Background and Objective: Mesenchymal stem cells (MSCs) are multipotent stromal cells with the potential to differentiate into various cell types. Recently, the use of Wharton's jelly-derived mesenchymal stem cells (WJ-MSCs) has gained attention as a novel and accessible source for treating various diseases, including cancer, due to their numerous advantages. Furthermore, studies have demonstrated that the application of suitable scaffolds can significantly enhance the survival, proliferation, and differentiation of these cells. The present study aims to investigate the viability and adhesion of WJ-MSCs on a polylactic acid/wax (PLA/Wax) scaffold and its impact on the progression of acute myeloid leukemia (AML) and cancer treatment.
Materials and Methods: The PLA/Wax scaffold was fabricated in a ۷:۳ ratio using an electrospinning technique. The adhesion and viability of the isolated cells on these scaffolds were assessed through scanning electron microscopy (SEM) and the MTT assay. Complementary analyses, including immunofluorescence, Western blotting, and Fourier-transform infrared spectroscopy (FTIR), were conducted alongside histopathological studies of bone marrow to evaluate the efficacy and density of bone marrow transplantation (BMT) and to investigate the therapeutic progression of leukemia. Results: The results from SEM studies indicated that the fibers were homogeneous, uniform, free of beads, and of high quality.

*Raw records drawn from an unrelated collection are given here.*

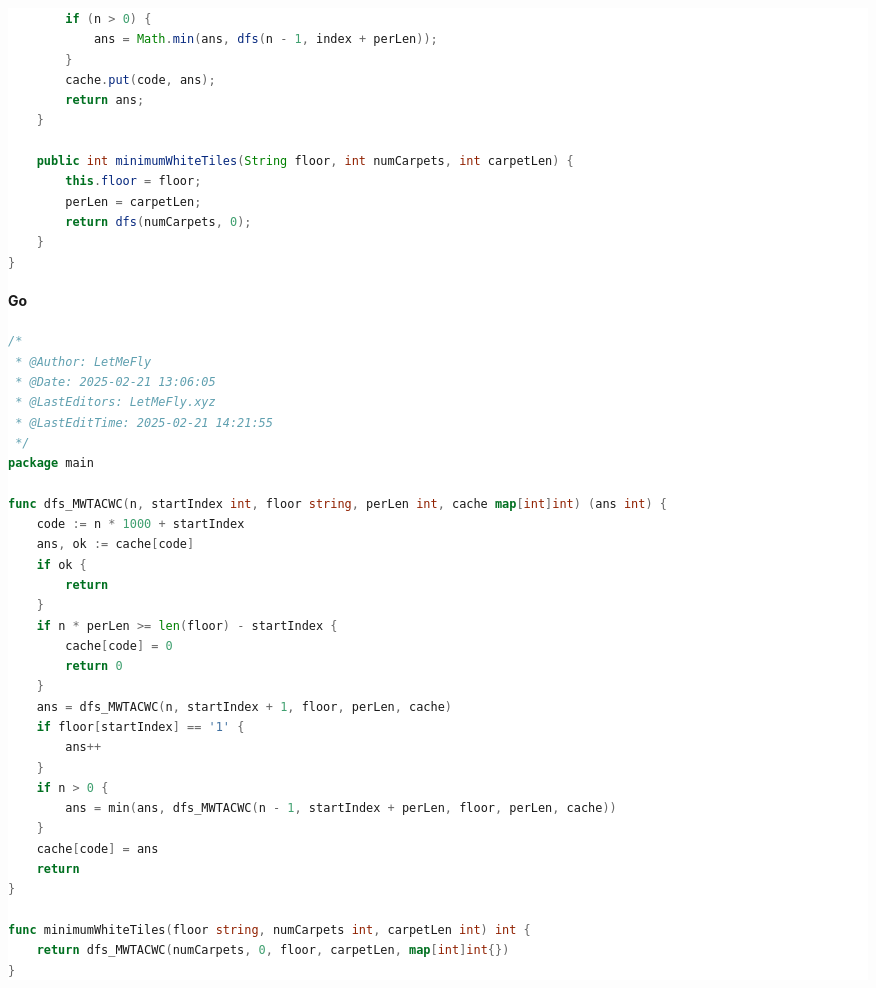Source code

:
 ```java
        if (n > 0) {
            ans = Math.min(ans, dfs(n - 1, index + perLen));
        }
        cache.put(code, ans);
        return ans;
    }

    public int minimumWhiteTiles(String floor, int numCarpets, int carpetLen) {
        this.floor = floor;
        perLen = carpetLen;
        return dfs(numCarpets, 0);
    }
}
```

#### Go

```go
/*
 * @Author: LetMeFly
 * @Date: 2025-02-21 13:06:05
 * @LastEditors: LetMeFly.xyz
 * @LastEditTime: 2025-02-21 14:21:55
 */
package main

func dfs_MWTACWC(n, startIndex int, floor string, perLen int, cache map[int]int) (ans int) {
    code := n * 1000 + startIndex
    ans, ok := cache[code]
    if ok {
        return
    }
    if n * perLen >= len(floor) - startIndex {
        cache[code] = 0
        return 0
    }
    ans = dfs_MWTACWC(n, startIndex + 1, floor, perLen, cache)
    if floor[startIndex] == '1' {
        ans++
    }
    if n > 0 {
        ans = min(ans, dfs_MWTACWC(n - 1, startIndex + perLen, floor, perLen, cache))
    }
    cache[code] = ans
    return
}

func minimumWhiteTiles(floor string, numCarpets int, carpetLen int) int {
    return dfs_MWTACWC(numCarpets, 0, floor, carpetLen, map[int]int{})
}
```
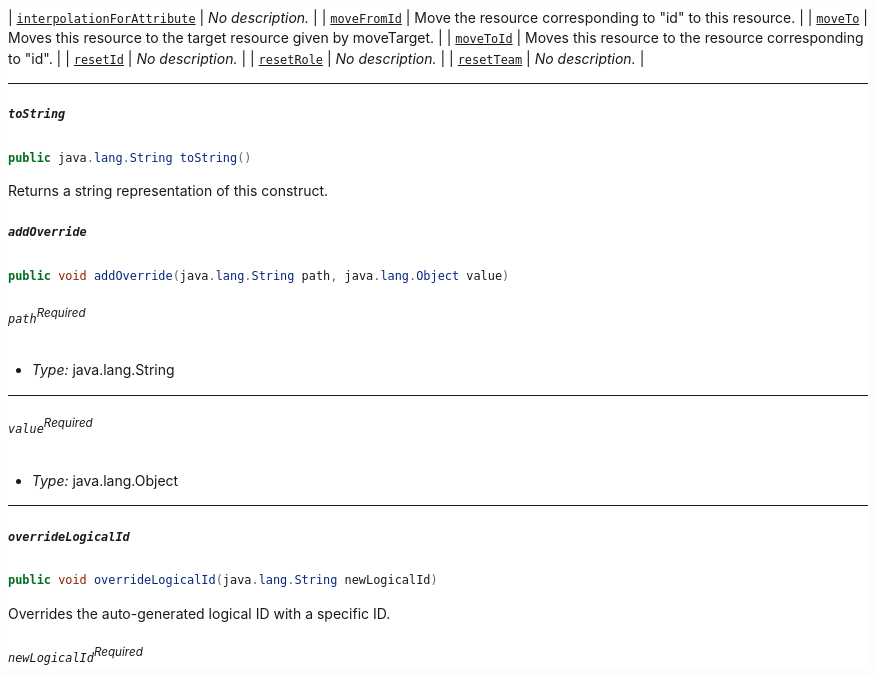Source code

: | <code><a href="#@cdktf/provider-datadog.authnMapping.AuthnMapping.interpolationForAttribute">interpolationForAttribute</a></code> | *No description.* |
| <code><a href="#@cdktf/provider-datadog.authnMapping.AuthnMapping.moveFromId">moveFromId</a></code> | Move the resource corresponding to "id" to this resource. |
| <code><a href="#@cdktf/provider-datadog.authnMapping.AuthnMapping.moveTo">moveTo</a></code> | Moves this resource to the target resource given by moveTarget. |
| <code><a href="#@cdktf/provider-datadog.authnMapping.AuthnMapping.moveToId">moveToId</a></code> | Moves this resource to the resource corresponding to "id". |
| <code><a href="#@cdktf/provider-datadog.authnMapping.AuthnMapping.resetId">resetId</a></code> | *No description.* |
| <code><a href="#@cdktf/provider-datadog.authnMapping.AuthnMapping.resetRole">resetRole</a></code> | *No description.* |
| <code><a href="#@cdktf/provider-datadog.authnMapping.AuthnMapping.resetTeam">resetTeam</a></code> | *No description.* |

---

##### `toString` <a name="toString" id="@cdktf/provider-datadog.authnMapping.AuthnMapping.toString"></a>

```java
public java.lang.String toString()
```

Returns a string representation of this construct.

##### `addOverride` <a name="addOverride" id="@cdktf/provider-datadog.authnMapping.AuthnMapping.addOverride"></a>

```java
public void addOverride(java.lang.String path, java.lang.Object value)
```

###### `path`<sup>Required</sup> <a name="path" id="@cdktf/provider-datadog.authnMapping.AuthnMapping.addOverride.parameter.path"></a>

- *Type:* java.lang.String

---

###### `value`<sup>Required</sup> <a name="value" id="@cdktf/provider-datadog.authnMapping.AuthnMapping.addOverride.parameter.value"></a>

- *Type:* java.lang.Object

---

##### `overrideLogicalId` <a name="overrideLogicalId" id="@cdktf/provider-datadog.authnMapping.AuthnMapping.overrideLogicalId"></a>

```java
public void overrideLogicalId(java.lang.String newLogicalId)
```

Overrides the auto-generated logical ID with a specific ID.

###### `newLogicalId`<sup>Required</sup> <a name="newLogicalId" id="@cdktf/provider-datadog.authnMapping.AuthnMapping.overrideLogicalId.parameter.newLogicalId"></a>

Additionally, the incorporation of wax into the PLA significantly reduced the fiber diameter. These findings confirmed that the cells adhered in large numbers and exhibited appropriate dispersion on the scaffold, representing a breakthrough in the field of high-quality bone marrow transplantation and leukemia treatment. Furthermore, the MTT assay demonstrated satisfactory biocompatibility of the fabricated scaffold with the cells, showing a significant increase in the survival rate of MSCs throughout the observation period .
Conclusion: the use of the PLA/Wax scaffold enhances cell adhesion, viability, and proliferation. This approach may hold significant potential in the treatment of hematological malignancies through bone marrow transplantation, reduction of tissue inflammation, and modulation of differentiation in defective hematopoietic stem cells. The present study introduces a novel therapeutic strategy for blood cancer, utilizing the described methodology to advance treatment options in this critical area of medicine.